Goal of the exercise: Render the listing between the line holding "ABOUT PROJECT" and the line holding "Učitaj više", inclusive, as a JSON list of strings, one per line, with blank lines left out. Leave the pictures out of the answer.

Records from a collection
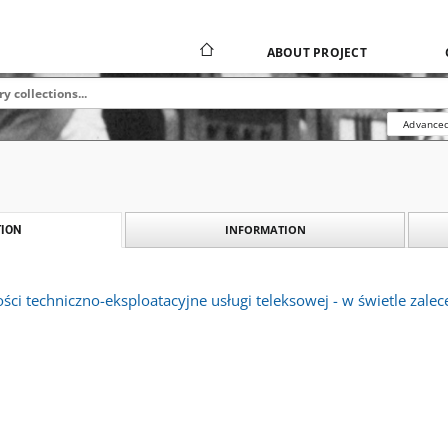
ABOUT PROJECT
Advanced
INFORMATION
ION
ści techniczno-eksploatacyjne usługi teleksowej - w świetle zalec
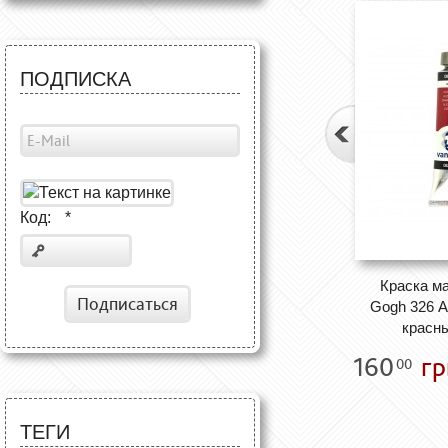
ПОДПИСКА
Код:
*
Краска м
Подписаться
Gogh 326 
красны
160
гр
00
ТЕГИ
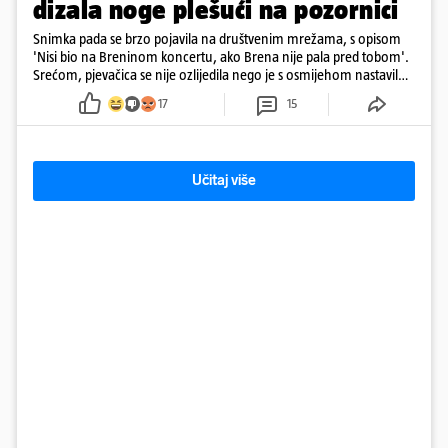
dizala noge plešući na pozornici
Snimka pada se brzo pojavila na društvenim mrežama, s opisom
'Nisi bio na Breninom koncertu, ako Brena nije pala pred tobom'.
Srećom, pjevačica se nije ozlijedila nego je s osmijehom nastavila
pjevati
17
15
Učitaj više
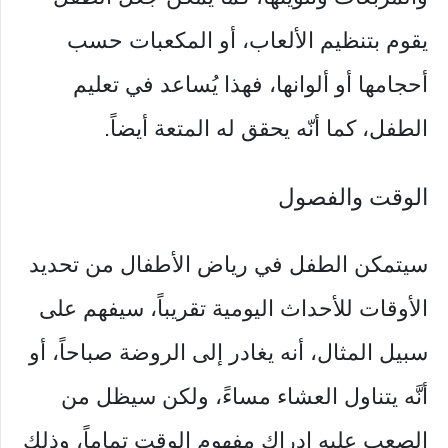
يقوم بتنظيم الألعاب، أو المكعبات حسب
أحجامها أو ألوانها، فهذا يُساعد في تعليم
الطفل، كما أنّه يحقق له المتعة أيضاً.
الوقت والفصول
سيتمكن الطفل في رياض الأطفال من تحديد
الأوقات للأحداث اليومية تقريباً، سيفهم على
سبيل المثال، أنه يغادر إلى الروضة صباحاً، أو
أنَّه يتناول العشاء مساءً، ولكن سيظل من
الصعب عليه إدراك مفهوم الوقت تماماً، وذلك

==

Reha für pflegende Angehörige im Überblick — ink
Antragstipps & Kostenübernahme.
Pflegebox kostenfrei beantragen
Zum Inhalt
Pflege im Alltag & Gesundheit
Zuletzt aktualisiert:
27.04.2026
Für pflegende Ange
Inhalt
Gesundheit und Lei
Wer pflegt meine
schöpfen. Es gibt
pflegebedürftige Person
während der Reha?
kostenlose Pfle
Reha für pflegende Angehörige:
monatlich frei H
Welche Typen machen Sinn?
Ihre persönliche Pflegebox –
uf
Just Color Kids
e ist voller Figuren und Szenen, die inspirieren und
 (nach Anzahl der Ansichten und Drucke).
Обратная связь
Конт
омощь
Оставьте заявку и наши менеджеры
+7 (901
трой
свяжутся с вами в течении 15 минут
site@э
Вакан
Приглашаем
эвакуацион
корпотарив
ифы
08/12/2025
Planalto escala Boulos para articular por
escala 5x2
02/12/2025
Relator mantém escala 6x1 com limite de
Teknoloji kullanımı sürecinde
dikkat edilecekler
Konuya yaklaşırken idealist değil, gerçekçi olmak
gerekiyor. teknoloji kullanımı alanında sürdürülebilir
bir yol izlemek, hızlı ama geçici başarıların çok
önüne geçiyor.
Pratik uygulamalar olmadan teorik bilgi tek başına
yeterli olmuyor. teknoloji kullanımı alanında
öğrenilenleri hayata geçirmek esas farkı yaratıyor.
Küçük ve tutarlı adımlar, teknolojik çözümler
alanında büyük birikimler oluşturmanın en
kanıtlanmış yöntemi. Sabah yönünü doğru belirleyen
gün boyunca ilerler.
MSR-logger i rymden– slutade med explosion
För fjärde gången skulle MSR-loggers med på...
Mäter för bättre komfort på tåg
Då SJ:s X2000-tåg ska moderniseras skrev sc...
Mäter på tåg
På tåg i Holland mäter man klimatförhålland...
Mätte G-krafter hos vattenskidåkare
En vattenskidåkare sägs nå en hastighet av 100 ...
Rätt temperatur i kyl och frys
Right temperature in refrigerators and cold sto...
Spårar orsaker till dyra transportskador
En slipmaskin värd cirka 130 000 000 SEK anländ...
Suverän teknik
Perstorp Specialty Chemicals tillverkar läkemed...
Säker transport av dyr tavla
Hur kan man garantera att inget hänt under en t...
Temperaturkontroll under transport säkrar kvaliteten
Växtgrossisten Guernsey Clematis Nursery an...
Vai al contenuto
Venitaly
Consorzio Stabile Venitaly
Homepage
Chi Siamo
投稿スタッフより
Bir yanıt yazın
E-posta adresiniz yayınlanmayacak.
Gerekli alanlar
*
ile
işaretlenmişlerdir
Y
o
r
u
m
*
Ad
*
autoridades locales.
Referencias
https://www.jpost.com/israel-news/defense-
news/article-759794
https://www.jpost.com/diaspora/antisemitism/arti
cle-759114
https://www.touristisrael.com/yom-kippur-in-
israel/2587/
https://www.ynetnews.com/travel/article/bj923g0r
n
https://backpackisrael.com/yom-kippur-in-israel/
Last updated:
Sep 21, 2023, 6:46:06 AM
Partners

Solution to the problem:
[
  "ABOUT PROJECT",
  "Advanced",
  "INFORMATION",
  "ION",
  "ści techniczno-eksploatacyjne usługi teleksowej - w świetle zalec",
  "ПОДПИСКА",
  "Код:",
  "*",
  "Краска м",
  "Подписаться",
  "Gogh 326 ",
  "красны",
  "160",
  "гр",
  "00",
  "ТЕГИ",
  "dizala noge plešući na pozornici",
  "Snimka pada se brzo pojavila na društvenim mrežama, s opisom",
  "'Nisi bio na Breninom koncertu, ako Brena nije pala pred tobom'.",
  "Srećom, pjevačica se nije ozlijedila nego je s osmijehom nastavila",
  "pjevati",
  "17",
  "15",
  "Učitaj više"
]